Collected data
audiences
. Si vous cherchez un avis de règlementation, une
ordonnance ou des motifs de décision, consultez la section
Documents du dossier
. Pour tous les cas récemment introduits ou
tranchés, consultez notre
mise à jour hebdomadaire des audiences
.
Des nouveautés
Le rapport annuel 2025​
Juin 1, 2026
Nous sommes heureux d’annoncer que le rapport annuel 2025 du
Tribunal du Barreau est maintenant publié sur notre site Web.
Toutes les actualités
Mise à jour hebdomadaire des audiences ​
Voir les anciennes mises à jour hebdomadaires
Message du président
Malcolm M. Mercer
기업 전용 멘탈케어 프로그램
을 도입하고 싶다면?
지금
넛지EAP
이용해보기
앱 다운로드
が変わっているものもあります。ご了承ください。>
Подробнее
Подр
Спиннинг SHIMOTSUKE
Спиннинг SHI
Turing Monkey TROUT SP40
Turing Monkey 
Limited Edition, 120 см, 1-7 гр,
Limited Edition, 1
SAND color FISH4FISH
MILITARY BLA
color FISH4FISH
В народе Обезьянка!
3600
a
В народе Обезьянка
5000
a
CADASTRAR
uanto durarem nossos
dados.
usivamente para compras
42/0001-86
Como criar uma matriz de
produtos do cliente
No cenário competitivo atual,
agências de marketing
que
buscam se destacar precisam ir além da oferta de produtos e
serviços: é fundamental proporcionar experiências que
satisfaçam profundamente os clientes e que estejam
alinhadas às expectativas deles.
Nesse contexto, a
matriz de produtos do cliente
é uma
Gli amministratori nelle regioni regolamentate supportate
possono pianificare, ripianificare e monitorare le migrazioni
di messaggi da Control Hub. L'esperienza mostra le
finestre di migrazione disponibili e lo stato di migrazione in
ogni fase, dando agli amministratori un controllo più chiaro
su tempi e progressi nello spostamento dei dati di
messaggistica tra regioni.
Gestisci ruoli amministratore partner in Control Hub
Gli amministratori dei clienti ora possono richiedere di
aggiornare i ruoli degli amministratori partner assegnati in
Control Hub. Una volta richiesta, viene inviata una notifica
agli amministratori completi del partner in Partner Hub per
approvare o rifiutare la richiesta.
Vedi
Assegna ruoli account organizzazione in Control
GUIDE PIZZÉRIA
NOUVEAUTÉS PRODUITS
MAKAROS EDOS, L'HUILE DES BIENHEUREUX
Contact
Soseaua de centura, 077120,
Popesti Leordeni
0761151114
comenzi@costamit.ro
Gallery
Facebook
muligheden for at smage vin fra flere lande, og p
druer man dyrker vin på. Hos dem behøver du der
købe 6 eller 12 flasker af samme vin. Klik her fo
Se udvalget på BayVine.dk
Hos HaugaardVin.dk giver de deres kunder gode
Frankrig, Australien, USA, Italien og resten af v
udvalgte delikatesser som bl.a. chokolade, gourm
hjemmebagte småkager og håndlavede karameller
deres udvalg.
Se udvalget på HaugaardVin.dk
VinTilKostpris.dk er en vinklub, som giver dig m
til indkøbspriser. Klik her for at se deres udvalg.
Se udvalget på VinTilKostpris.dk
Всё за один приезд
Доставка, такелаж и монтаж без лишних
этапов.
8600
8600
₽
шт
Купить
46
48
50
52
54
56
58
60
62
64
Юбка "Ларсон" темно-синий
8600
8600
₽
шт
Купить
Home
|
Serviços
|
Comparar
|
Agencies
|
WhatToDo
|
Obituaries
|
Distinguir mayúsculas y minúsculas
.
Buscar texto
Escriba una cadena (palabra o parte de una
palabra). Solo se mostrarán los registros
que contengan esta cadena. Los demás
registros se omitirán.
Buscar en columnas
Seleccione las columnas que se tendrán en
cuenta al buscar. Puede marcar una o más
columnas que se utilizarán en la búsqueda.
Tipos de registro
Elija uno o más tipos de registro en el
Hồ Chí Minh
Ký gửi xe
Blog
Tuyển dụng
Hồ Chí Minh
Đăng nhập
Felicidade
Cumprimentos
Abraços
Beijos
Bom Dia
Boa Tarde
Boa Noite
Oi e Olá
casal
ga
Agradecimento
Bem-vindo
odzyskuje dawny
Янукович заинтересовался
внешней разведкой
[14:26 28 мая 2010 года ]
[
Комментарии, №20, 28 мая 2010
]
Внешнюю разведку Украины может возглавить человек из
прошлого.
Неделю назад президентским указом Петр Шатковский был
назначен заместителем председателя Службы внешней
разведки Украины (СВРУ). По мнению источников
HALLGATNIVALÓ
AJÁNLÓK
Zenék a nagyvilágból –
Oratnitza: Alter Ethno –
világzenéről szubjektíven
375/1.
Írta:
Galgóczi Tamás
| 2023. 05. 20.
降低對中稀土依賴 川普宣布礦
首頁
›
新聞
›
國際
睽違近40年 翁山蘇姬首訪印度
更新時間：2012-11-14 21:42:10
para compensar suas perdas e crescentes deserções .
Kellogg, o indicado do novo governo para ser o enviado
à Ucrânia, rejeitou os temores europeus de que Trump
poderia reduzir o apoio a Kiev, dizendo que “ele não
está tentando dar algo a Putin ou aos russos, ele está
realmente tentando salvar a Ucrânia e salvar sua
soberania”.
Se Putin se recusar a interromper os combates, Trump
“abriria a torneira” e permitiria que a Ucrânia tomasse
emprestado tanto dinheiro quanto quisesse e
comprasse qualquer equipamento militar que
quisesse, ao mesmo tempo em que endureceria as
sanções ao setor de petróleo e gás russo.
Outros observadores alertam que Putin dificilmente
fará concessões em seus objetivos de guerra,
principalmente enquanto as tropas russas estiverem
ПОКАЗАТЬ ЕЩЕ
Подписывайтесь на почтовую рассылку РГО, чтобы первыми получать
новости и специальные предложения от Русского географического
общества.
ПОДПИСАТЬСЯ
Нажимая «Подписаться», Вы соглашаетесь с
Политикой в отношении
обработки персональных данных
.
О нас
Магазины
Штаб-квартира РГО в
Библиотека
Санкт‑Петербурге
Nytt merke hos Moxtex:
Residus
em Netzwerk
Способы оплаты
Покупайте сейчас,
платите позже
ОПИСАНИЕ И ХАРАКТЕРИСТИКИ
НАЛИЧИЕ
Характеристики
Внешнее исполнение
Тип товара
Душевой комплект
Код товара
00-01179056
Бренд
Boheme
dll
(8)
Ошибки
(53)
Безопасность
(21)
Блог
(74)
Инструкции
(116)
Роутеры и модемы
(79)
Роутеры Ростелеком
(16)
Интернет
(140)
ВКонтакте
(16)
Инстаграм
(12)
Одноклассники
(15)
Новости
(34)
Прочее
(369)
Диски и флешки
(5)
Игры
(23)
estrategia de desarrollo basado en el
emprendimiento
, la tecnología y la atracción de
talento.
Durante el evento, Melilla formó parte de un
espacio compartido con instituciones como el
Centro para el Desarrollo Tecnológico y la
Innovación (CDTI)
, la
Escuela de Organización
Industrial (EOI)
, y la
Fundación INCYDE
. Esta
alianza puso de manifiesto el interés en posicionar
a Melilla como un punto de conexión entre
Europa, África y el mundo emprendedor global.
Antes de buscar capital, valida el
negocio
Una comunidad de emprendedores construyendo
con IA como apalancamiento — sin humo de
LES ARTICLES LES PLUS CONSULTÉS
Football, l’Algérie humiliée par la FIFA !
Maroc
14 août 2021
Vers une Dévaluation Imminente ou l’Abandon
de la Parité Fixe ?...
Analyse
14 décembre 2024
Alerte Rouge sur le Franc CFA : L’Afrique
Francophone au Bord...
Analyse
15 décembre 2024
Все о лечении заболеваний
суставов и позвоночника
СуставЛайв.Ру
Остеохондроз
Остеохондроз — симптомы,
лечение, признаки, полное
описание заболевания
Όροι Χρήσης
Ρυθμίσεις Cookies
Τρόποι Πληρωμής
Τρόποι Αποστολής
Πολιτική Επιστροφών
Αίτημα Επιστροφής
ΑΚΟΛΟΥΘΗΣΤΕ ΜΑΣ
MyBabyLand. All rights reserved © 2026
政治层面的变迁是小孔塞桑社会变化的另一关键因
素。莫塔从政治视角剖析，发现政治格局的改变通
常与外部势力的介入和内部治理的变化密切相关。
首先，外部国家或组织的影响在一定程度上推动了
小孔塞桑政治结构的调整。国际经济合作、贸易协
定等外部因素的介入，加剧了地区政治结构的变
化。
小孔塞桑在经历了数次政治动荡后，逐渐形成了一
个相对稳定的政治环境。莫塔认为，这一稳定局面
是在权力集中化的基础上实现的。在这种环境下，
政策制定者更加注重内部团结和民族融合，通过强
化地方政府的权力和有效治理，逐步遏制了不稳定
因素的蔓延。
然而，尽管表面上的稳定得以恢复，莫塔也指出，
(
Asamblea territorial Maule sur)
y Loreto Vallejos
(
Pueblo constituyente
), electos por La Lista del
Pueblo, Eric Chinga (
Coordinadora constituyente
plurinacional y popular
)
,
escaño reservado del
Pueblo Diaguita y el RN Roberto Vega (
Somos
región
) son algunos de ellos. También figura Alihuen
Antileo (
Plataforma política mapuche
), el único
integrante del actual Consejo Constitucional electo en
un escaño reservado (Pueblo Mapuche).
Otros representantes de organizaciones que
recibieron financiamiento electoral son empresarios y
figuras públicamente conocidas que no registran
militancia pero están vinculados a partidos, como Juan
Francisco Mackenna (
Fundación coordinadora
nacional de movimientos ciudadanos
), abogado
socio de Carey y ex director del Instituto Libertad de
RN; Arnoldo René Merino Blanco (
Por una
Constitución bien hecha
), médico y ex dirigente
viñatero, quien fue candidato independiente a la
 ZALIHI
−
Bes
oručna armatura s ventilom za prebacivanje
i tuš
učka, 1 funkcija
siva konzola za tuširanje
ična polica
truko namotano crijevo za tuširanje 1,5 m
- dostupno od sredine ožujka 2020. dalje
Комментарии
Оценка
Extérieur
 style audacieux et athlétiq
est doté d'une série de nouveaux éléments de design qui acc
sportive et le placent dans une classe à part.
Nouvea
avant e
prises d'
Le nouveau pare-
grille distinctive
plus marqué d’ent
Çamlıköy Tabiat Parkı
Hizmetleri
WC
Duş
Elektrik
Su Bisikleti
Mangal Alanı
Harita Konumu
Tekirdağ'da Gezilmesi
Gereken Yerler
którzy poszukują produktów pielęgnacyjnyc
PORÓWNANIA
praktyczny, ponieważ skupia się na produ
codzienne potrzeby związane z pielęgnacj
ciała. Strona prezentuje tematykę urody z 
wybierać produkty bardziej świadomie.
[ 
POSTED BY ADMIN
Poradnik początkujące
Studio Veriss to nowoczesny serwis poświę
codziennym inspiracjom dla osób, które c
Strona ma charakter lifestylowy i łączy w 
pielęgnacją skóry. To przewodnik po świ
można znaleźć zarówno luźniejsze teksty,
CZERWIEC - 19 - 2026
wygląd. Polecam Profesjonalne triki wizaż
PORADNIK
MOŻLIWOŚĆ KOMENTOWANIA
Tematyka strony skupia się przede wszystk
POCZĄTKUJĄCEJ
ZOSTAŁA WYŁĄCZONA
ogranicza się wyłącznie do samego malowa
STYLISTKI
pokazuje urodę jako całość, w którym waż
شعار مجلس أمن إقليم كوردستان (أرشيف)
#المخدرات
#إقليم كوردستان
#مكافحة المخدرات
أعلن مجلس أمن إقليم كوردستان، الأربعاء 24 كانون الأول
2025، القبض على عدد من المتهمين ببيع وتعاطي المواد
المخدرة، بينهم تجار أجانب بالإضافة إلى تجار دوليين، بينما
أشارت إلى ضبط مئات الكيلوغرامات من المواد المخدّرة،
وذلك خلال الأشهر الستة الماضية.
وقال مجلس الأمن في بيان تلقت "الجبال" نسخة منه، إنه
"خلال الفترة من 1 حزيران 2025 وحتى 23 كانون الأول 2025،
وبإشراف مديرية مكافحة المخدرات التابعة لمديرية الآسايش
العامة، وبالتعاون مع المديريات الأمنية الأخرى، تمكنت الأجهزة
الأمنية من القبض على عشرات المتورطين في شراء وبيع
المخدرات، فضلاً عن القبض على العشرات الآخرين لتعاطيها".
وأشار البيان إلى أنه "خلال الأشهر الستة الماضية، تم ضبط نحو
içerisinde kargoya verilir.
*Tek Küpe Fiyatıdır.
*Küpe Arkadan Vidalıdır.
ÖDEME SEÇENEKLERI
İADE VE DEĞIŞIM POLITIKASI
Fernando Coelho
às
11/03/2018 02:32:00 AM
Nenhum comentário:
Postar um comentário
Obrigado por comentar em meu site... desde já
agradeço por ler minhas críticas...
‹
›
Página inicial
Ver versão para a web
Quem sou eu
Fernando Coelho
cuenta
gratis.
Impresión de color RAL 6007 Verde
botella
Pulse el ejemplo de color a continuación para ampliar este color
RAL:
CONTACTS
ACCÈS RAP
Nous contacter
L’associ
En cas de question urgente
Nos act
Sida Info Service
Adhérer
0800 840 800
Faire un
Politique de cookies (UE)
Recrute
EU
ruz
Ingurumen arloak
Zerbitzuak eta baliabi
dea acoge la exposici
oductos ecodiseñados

● **WORK TO BE COMPLETED**
An exact copy of the data is needed, running from its first line through the line that holds "Popesti Leordeni", and nothing beyond that.

● **RESPONSE FOR THIS EXERCISE**
audiences
. Si vous cherchez un avis de règlementation, une
ordonnance ou des motifs de décision, consultez la section
Documents du dossier
. Pour tous les cas récemment introduits ou
tranchés, consultez notre
mise à jour hebdomadaire des audiences
.
Des nouveautés
Le rapport annuel 2025​
Juin 1, 2026
Nous sommes heureux d’annoncer que le rapport annuel 2025 du
Tribunal du Barreau est maintenant publié sur notre site Web.
Toutes les actualités
Mise à jour hebdomadaire des audiences ​
Voir les anciennes mises à jour hebdomadaires
Message du président
Malcolm M. Mercer
기업 전용 멘탈케어 프로그램
을 도입하고 싶다면?
지금
넛지EAP
이용해보기
앱 다운로드
が変わっているものもあります。ご了承ください。>
Подробнее
Подр
Спиннинг SHIMOTSUKE
Спиннинг SHI
Turing Monkey TROUT SP40
Turing Monkey 
Limited Edition, 120 см, 1-7 гр,
Limited Edition, 1
SAND color FISH4FISH
MILITARY BLA
color FISH4FISH
В народе Обезьянка!
3600
a
В народе Обезьянка
5000
a
CADASTRAR
uanto durarem nossos
dados.
usivamente para compras
42/0001-86
Como criar uma matriz de
produtos do cliente
No cenário competitivo atual,
agências de marketing
que
buscam se destacar precisam ir além da oferta de produtos e
serviços: é fundamental proporcionar experiências que
satisfaçam profundamente os clientes e que estejam
alinhadas às expectativas deles.
Nesse contexto, a
matriz de produtos do cliente
é uma
Gli amministratori nelle regioni regolamentate supportate
possono pianificare, ripianificare e monitorare le migrazioni
di messaggi da Control Hub. L'esperienza mostra le
finestre di migrazione disponibili e lo stato di migrazione in
ogni fase, dando agli amministratori un controllo più chiaro
su tempi e progressi nello spostamento dei dati di
messaggistica tra regioni.
Gestisci ruoli amministratore partner in Control Hub
Gli amministratori dei clienti ora possono richiedere di
aggiornare i ruoli degli amministratori partner assegnati in
Control Hub. Una volta richiesta, viene inviata una notifica
agli amministratori completi del partner in Partner Hub per
approvare o rifiutare la richiesta.
Vedi
Assegna ruoli account organizzazione in Control
GUIDE PIZZÉRIA
NOUVEAUTÉS PRODUITS
MAKAROS EDOS, L'HUILE DES BIENHEUREUX
Contact
Soseaua de centura, 077120,
Popesti Leordeni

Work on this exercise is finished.